Julie Barnes
March 25, 2022
Maverick's Update
Only What Matters In Health Information Policy
To distract ourselves from the 19 hours of the televised political circus that is the U.S. Senate’s confirmation hearing of Supreme Court nominee Judge Ketanji Brown Jackson, we watched the heartbreaking video of a 7-year-old Ukrainian girl singing “Let It Go” from a bomb shelter in Kyiv. We wish the upcoming Oscars had an award for that sort of poignant piece of film, but we wouldn’t want little Amelia Anisovych to have to deal with what Idina Menzel suffered during the 2014 Oscars. If you don’t recall, that was the Academy Awards show where John Travolta managed to badly mispronounce Idina Menzel’s name, who is the performer of “Let It Go” in the Disney movie Frozen. Consumers may need to “let it go” when it comes to health data, as we explain in the One Thoughtful Paragraph below.
Other “let it go” news --
E.H.R. giant Epic Systems will have to let go of a huge damage award against a competitor for stealing its trade secrets after the U.S. Supreme Court declined to hear its case.

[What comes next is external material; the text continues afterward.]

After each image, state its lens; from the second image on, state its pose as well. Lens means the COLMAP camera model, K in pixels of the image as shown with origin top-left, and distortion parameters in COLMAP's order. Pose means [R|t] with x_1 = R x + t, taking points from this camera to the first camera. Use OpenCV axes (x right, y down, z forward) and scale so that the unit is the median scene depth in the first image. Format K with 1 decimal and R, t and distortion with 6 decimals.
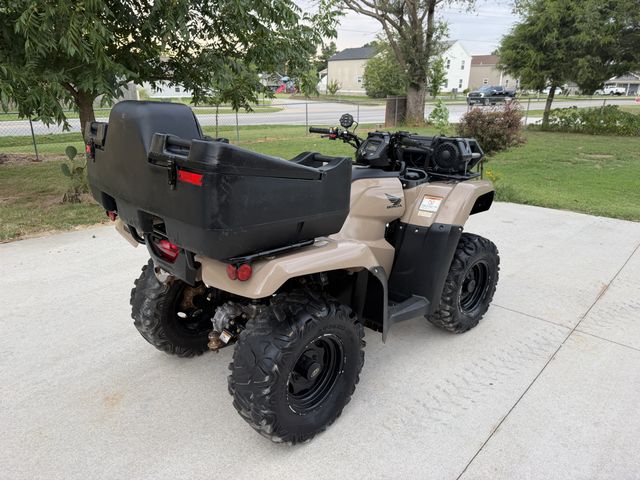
lens RADIAL K [[449.2, 0, 314.5], [0, 449.2, 240.2], [0, 0, 1]] dist [0.014508, -0.028801]
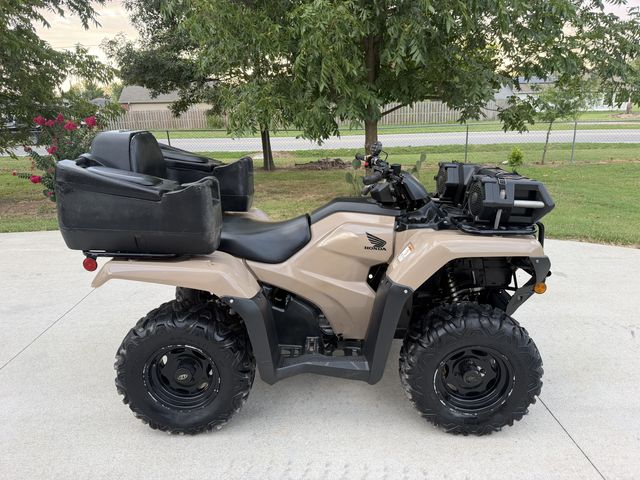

Healthcare Chief Information Officers want everyone to let go of the idea that CIOs are just computer geeks and start looking at them like strategic advisers.
UnitedHealthcare had to let go of its CIO, Carissa Rollins, so she could help Illumina, a company that sells genetic-sequencing products, accelerate its mission of personalized medicine.
One Thoughtful Paragraph
Should we let go of health data or not? We are cognizant of the fact that little Amelia was singing “Let It Go” in a bomb shelter because of Russia’s attack on Ukraine, which is what is giving rise to warnings about Russian-engineered cyberattacks from the FBI and CISA, the White House, and a new law requiring healthcare entities and others to report cyberattacks. But Russia is not our only health data security problem. Just this week, Politico reported on its analysis of HHS data from 2021, where it found that in nearly half of the states, more than 10% of people’s health information was exposed or leaked somehow. This is one of the reasons why a Health Data Privacy Commission is being considered by Congress, and the Electronic Healthcare Network Accreditation Commission (EHNAC) and HITRUST have announced a partnership to strengthen the health data security framework of the Trusted Network Accreditation Program. The threat to the privacy and security of our health data is very real, even as another potential COVID surge is causing public officials to worry that public health data is going unreported. Rather than letting it go and hoping for the best, we are trusting that our public and industry leaders will take the time to get this right.